SingTel’s search for innovative projects may indicate Innov8 will focus on later-stage start-ups that have already produced something to show for their efforts, Ms Tan reckons.
Its large pool of funding could indicate it will participate in Series A funding, otherwise known as a company’s first significant round of venture funding, she said. In Singapore, this sum is usually between $300,000 and $1 million.
Alvin Yap, founder of Singapore games outfit Nexgen Studio, said the fund’s size is attractive, but start- ups should also consider the amount of equity SingTel intends to take in them. He pointed to existing ‘bite-size funds’ doled out by the Media Development Authority (MDA), saying the government agency doesn’t take a stake in recipient companies. ‘If I had a start-up, I’d explore the fund,’ he added.
Speaking at a SingTel forum yesterday, Deputy Prime Minister and Minister for Defence Teo Chee Hean said the infocomm industry is a key driver of economic growth through productivity improvements.
Using the government- initiated TradeXchange programme as an example, Mr Teo said the neutral electronic platform for the shipping industry has led to annual efficiency savings of some $1 million. By the end of 2012, 100 companies are expected to participate in B2B transactions over the platform, he said.
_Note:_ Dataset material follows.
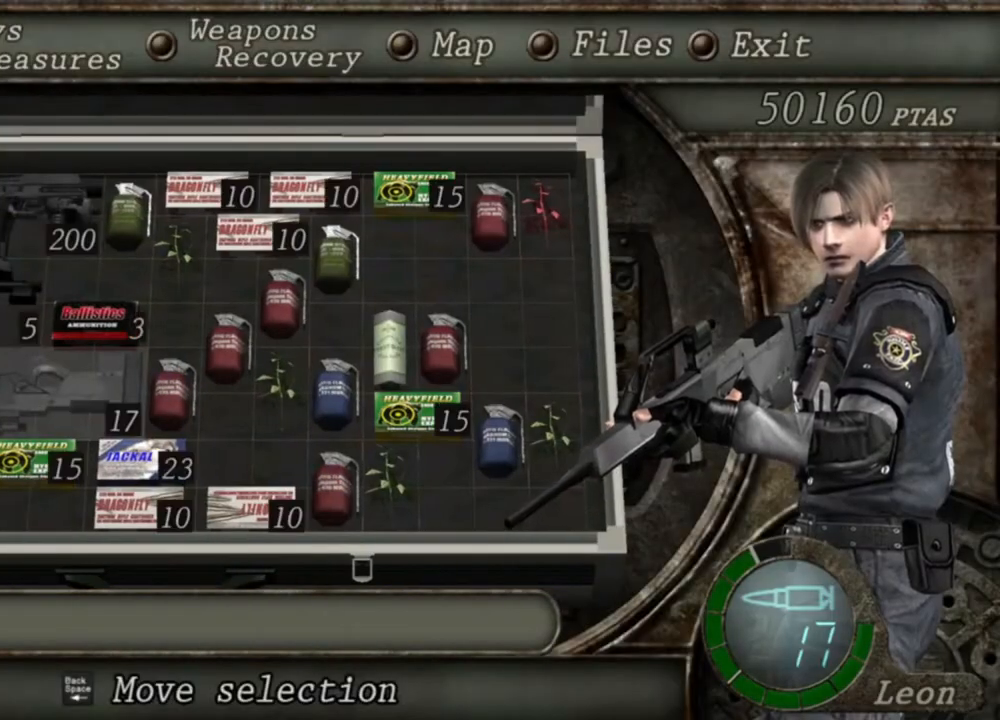
{"keys": [], "mouse": ["right"], "events": []}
SingTel’s push to acquire applications and services talent via Innov8 underscores the telco’s cloud aspirations.
Business group executive VP Bill Chang says SingTel’s cloud services arm, while making up ‘a few percentage points’ of SingTel’s overall billion-dollar infocomm business, is growing fast and has amassed a base of 100,000 seats spread out over 1,000 companies. The aim is to grow its cloud business at a compound annual rate of about 50 per cent, he said.